What is expected: Please write out the Panthers defensive tackle review below word for word, from its title to its last sentence.

Passage given:
════════════════════

CSR Panthers 2013 Position Review: Defensive Tackle

Star Lotulelei: The future's so bright, I gotta wear shades. - Lance King

The Panthers Defensive Front can at long last be declared Rock Solid!

That which was a canyon is now a mountain. The DT spot has been a sore one for a long, long time ... but those days are over. By double-dipping in the draft and signing two veteran FAs, the Panthers defensive interior now looks to become the cornerstone of a rock solid front seven.

The Veterans: Dwan Edwards and Colin Cole

It's easy to become bedazzled by the rookie stallions from the draft. So do you throw them out there together as rookies in game 1? I say thee neigh (sic). We've got two grizzled vets that will be teaching the young superstars the tricks of the trade through Training Camp and Pre-Season.

Equally, if not more importantly, is the ability to use the veterans as part of a constant rotation, keeping all of them with fresh legs and full tanks. Doing so will prevent the rookies from slamming into the "wall" before week 12. Playing DT in the NFL is no easy task. Fighting double-teams play after play will drain anyone, especially 310 lb. behemoths.

Dwan Edwards: While probably over-rated by most fans, Dwan brought a veteran presence in 2012 that manifested itself in 6 sacks, 52 tackles, 1 forced fumble, and 2 tackles for loss (previous high in sacks was 2.5 in 2011 with Buffalo). Dwan turned 32 this month, and has been a very steady producer in multiple schemes for the past 5 seasons (didn't do much during his first 3 years in BAL). Dwan's performance for the Panthers in 2012 earned him a new 2-year, $3.6m contract, ensuring there is veteran depth at the UT position.

════════════════════

Stored rows:
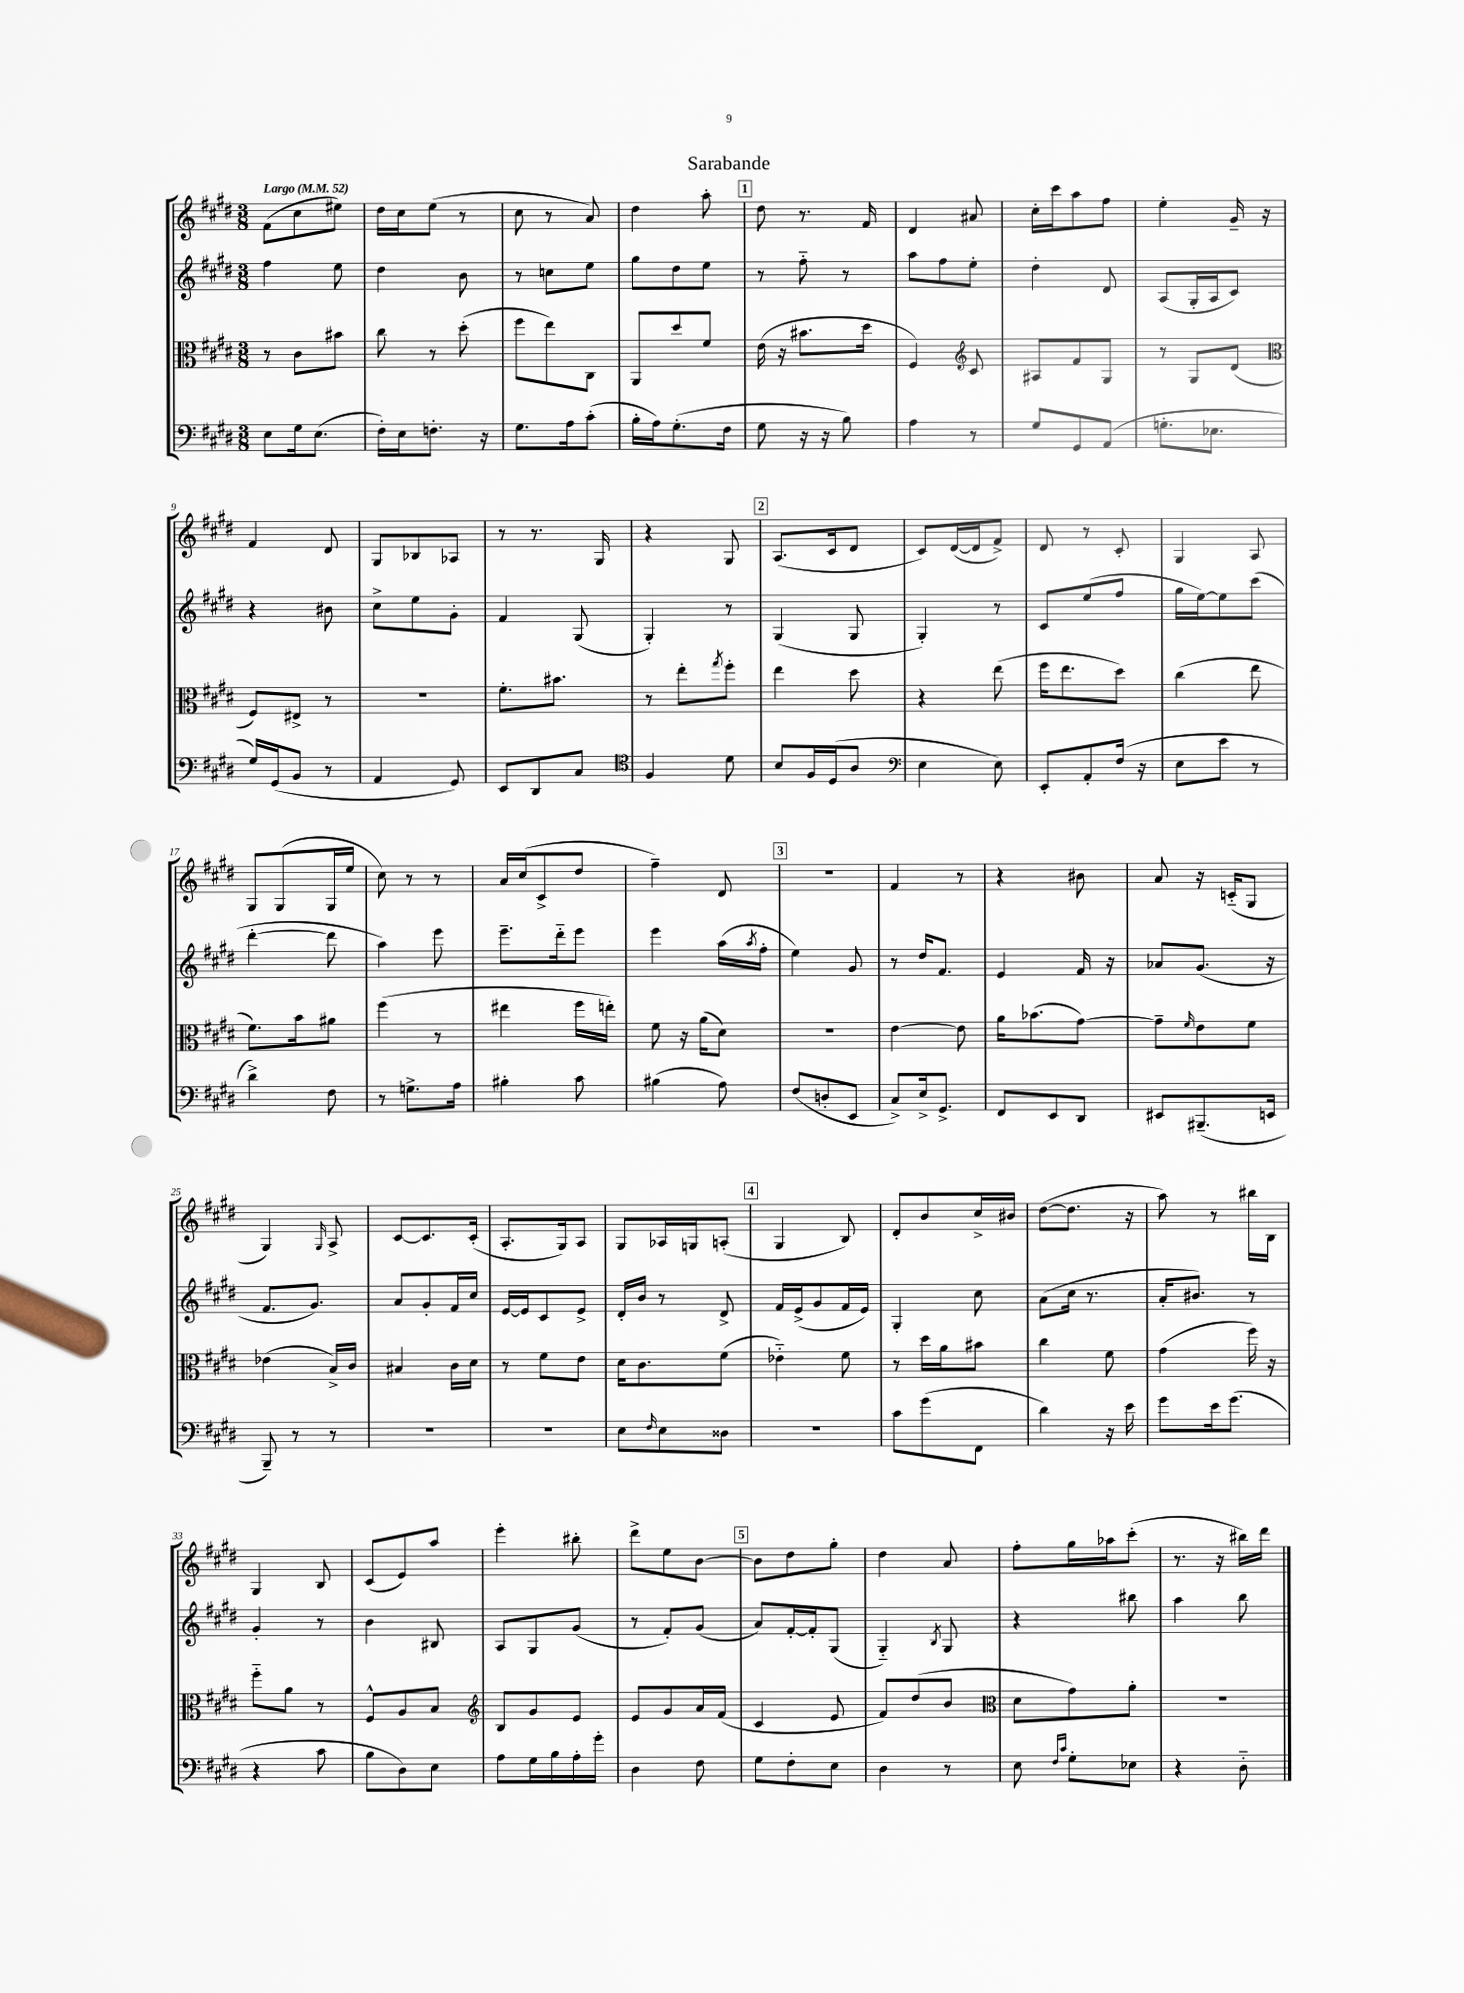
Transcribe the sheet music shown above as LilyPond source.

════════════════════

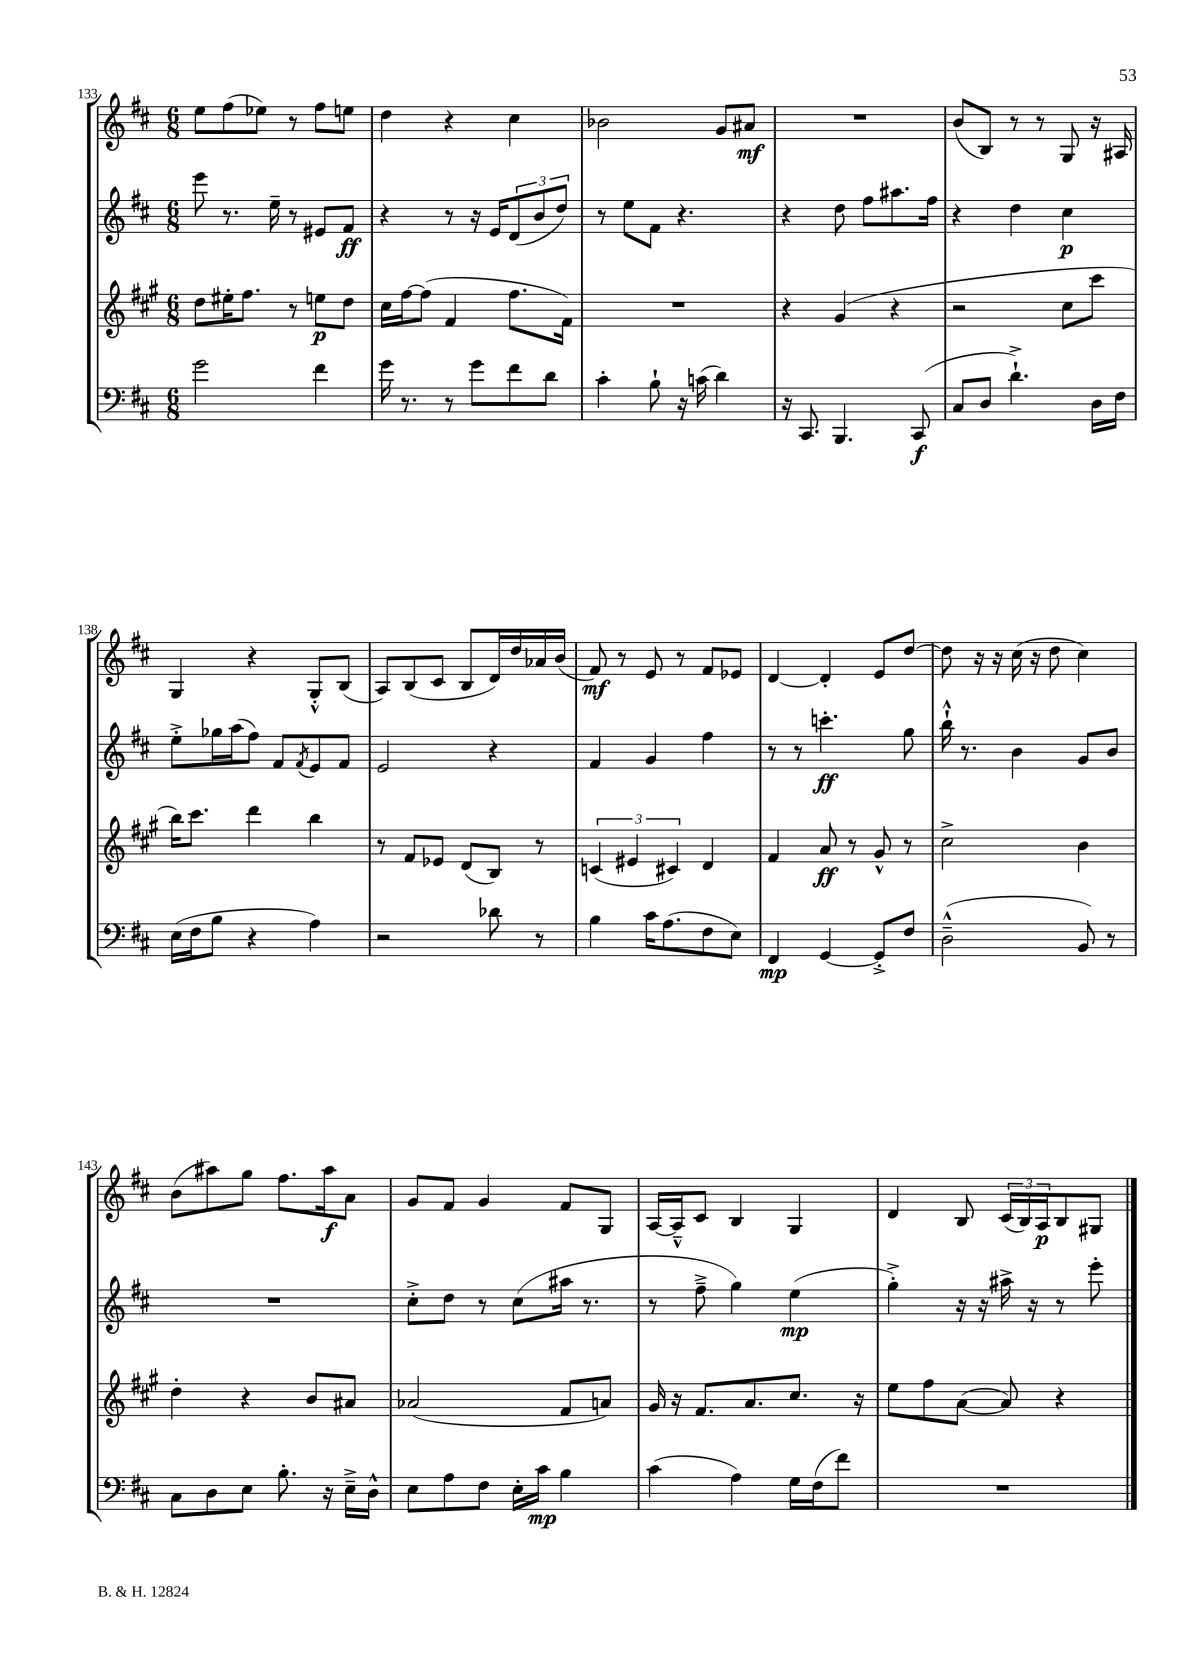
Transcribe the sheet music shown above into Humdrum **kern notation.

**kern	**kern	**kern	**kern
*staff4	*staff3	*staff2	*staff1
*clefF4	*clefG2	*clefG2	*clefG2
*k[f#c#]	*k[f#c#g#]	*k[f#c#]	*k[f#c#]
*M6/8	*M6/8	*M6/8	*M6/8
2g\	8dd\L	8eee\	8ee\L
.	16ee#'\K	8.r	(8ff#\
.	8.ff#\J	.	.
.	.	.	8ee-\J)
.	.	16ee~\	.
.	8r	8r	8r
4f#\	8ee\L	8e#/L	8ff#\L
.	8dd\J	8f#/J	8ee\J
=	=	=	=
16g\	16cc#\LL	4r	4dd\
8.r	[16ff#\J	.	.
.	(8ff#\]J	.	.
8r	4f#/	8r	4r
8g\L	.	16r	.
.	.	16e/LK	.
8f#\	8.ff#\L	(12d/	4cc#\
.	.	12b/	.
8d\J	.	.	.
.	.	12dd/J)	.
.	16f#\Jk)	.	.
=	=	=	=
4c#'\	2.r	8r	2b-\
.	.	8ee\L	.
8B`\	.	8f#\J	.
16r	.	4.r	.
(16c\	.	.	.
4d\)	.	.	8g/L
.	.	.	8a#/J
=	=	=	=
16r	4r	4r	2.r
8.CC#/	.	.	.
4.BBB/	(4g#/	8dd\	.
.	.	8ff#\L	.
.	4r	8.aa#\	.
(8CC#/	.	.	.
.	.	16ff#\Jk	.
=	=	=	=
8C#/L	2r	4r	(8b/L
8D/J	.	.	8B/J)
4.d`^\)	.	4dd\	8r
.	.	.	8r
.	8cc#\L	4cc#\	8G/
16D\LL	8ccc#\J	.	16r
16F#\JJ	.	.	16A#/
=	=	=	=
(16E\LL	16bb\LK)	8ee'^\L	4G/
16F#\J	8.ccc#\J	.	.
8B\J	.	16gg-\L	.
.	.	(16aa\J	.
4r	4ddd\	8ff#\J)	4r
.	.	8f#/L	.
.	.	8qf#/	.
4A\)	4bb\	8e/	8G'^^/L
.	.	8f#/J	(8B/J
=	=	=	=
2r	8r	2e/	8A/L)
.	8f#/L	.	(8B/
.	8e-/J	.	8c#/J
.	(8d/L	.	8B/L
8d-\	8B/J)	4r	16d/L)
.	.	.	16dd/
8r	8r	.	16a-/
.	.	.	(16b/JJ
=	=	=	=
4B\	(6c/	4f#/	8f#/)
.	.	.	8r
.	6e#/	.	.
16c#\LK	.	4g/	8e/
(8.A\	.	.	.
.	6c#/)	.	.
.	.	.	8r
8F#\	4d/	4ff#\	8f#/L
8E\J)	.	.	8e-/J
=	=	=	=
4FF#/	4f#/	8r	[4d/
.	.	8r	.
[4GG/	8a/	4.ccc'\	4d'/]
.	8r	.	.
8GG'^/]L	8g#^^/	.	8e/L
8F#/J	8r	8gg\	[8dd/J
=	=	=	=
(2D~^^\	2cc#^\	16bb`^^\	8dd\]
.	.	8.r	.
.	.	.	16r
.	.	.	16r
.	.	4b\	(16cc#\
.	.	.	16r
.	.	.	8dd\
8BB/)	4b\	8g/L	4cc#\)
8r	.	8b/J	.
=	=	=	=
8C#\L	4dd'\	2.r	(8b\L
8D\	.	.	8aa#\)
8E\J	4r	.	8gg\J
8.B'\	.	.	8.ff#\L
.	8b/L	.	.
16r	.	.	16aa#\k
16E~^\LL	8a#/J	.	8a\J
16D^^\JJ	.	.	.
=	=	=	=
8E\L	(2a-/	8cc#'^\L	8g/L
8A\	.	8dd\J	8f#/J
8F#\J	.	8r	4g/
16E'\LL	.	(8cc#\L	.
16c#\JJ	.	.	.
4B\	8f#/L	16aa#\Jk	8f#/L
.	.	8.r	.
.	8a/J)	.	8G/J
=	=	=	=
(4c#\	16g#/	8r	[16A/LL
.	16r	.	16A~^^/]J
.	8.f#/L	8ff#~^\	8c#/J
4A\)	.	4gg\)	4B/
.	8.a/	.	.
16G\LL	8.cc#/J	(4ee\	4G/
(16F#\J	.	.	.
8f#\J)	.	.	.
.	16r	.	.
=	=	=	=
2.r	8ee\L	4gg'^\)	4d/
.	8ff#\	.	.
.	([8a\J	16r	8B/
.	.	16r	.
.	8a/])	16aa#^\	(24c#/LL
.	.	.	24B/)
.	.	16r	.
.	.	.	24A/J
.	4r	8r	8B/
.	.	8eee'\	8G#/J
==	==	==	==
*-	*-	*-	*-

════════════════════

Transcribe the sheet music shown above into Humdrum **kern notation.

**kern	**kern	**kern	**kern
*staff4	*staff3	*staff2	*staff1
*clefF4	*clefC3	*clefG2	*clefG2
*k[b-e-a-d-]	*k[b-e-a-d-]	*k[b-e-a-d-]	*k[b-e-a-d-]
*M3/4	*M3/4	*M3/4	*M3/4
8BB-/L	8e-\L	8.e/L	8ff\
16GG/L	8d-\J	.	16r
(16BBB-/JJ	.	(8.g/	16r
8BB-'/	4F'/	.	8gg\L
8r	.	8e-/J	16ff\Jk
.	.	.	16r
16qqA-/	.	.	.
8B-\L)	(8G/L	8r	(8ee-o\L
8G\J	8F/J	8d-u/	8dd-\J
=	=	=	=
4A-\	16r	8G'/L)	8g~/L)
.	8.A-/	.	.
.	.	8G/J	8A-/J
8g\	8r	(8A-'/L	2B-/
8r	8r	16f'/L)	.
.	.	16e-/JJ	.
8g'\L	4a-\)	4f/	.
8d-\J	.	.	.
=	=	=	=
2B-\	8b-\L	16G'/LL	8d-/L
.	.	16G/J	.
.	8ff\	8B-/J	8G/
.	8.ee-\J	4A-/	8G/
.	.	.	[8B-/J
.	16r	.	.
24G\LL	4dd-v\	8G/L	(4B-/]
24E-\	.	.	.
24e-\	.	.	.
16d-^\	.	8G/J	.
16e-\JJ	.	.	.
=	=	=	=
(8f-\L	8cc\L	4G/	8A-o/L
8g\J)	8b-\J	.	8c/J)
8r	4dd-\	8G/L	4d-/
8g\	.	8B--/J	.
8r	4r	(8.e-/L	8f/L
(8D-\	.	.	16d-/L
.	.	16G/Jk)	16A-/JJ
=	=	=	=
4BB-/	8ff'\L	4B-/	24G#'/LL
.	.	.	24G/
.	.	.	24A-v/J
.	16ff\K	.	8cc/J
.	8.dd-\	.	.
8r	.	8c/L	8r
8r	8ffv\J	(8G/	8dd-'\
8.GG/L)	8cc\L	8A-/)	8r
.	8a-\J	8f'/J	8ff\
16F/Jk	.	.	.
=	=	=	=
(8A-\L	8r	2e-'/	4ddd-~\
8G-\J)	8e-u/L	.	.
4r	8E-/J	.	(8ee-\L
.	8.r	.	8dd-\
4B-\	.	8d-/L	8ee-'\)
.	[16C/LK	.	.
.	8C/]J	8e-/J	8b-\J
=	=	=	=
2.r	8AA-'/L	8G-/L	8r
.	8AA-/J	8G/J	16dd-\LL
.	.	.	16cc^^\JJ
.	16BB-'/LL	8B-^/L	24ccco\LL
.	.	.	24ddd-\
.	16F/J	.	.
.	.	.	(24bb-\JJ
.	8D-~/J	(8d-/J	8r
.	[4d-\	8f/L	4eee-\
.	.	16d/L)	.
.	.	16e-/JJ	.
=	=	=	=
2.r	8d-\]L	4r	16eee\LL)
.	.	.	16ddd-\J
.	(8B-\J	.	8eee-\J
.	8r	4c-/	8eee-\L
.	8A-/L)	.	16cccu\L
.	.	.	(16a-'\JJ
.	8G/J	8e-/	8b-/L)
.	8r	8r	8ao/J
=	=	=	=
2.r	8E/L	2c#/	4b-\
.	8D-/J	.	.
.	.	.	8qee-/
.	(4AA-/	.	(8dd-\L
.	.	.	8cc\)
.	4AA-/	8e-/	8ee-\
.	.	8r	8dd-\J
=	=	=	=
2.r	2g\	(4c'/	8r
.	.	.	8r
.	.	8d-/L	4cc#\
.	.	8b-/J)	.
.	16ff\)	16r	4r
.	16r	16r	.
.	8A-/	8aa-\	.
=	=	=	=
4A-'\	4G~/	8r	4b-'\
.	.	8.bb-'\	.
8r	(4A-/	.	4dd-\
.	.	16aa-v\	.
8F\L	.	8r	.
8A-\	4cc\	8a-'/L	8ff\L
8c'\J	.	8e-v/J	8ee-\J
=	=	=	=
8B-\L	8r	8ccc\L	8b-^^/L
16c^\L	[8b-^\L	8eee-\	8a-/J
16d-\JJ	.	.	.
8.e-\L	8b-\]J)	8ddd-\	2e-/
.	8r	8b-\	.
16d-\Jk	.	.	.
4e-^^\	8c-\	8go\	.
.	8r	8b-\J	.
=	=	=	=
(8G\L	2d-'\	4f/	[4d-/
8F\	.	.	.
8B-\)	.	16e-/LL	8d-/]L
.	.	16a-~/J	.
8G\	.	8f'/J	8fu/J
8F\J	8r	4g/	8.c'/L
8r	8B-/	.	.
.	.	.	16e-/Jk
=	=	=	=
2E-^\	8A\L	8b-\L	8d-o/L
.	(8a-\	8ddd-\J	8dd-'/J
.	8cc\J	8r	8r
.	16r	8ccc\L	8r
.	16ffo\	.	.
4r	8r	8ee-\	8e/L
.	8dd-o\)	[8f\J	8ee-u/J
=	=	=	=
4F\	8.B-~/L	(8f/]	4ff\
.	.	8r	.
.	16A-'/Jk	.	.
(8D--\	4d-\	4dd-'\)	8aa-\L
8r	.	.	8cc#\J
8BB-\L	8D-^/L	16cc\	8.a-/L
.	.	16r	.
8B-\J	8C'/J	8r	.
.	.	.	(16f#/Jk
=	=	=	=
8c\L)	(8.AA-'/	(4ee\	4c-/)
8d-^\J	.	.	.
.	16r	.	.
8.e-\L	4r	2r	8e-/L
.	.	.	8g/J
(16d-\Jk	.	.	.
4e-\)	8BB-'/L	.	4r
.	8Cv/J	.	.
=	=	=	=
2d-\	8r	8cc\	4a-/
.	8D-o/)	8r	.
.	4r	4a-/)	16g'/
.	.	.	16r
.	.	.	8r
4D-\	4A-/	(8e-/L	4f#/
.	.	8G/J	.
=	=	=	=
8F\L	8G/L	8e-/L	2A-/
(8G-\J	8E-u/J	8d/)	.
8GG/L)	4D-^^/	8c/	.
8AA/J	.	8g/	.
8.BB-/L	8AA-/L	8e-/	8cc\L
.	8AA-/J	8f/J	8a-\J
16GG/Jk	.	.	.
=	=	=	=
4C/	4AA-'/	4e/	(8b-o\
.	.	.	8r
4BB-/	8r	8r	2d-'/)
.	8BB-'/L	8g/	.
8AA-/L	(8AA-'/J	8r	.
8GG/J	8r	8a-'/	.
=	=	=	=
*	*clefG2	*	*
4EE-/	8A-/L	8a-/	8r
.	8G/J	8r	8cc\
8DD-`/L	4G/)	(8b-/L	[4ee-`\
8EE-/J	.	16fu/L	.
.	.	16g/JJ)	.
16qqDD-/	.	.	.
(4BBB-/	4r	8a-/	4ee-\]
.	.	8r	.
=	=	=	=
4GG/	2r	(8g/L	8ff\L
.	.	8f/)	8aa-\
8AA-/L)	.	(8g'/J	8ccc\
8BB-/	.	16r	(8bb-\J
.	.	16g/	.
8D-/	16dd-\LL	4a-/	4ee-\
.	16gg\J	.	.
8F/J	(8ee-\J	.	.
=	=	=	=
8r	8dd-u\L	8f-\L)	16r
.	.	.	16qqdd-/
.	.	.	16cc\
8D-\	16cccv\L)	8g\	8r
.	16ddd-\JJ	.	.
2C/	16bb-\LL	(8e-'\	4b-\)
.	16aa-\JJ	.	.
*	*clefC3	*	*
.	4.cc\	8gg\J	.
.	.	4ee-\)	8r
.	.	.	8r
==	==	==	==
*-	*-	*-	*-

════════════════════

Answer to the problem:
CSR Panthers 2013 Position Review: Defensive Tackle

Star Lotulelei: The future's so bright, I gotta wear shades. - Lance King

The Panthers Defensive Front can at long last be declared Rock Solid!

That which was a canyon is now a mountain. The DT spot has been a sore one for a long, long time ... but those days are over. By double-dipping in the draft and signing two veteran FAs, the Panthers defensive interior now looks to become the cornerstone of a rock solid front seven.

The Veterans: Dwan Edwards and Colin Cole

It's easy to become bedazzled by the rookie stallions from the draft. So do you throw them out there together as rookies in game 1? I say thee neigh (sic). We've got two grizzled vets that will be teaching the young superstars the tricks of the trade through Training Camp and Pre-Season.

Equally, if not more importantly, is the ability to use the veterans as part of a constant rotation, keeping all of them with fresh legs and full tanks. Doing so will prevent the rookies from slamming into the "wall" before week 12. Playing DT in the NFL is no easy task. Fighting double-teams play after play will drain anyone, especially 310 lb. behemoths.

Dwan Edwards: While probably over-rated by most fans, Dwan brought a veteran presence in 2012 that manifested itself in 6 sacks, 52 tackles, 1 forced fumble, and 2 tackles for loss (previous high in sacks was 2.5 in 2011 with Buffalo). Dwan turned 32 this month, and has been a very steady producer in multiple schemes for the past 5 seasons (didn't do much during his first 3 years in BAL). Dwan's performance for the Panthers in 2012 earned him a new 2-year, $3.6m contract, ensuring there is veteran depth at the UT position.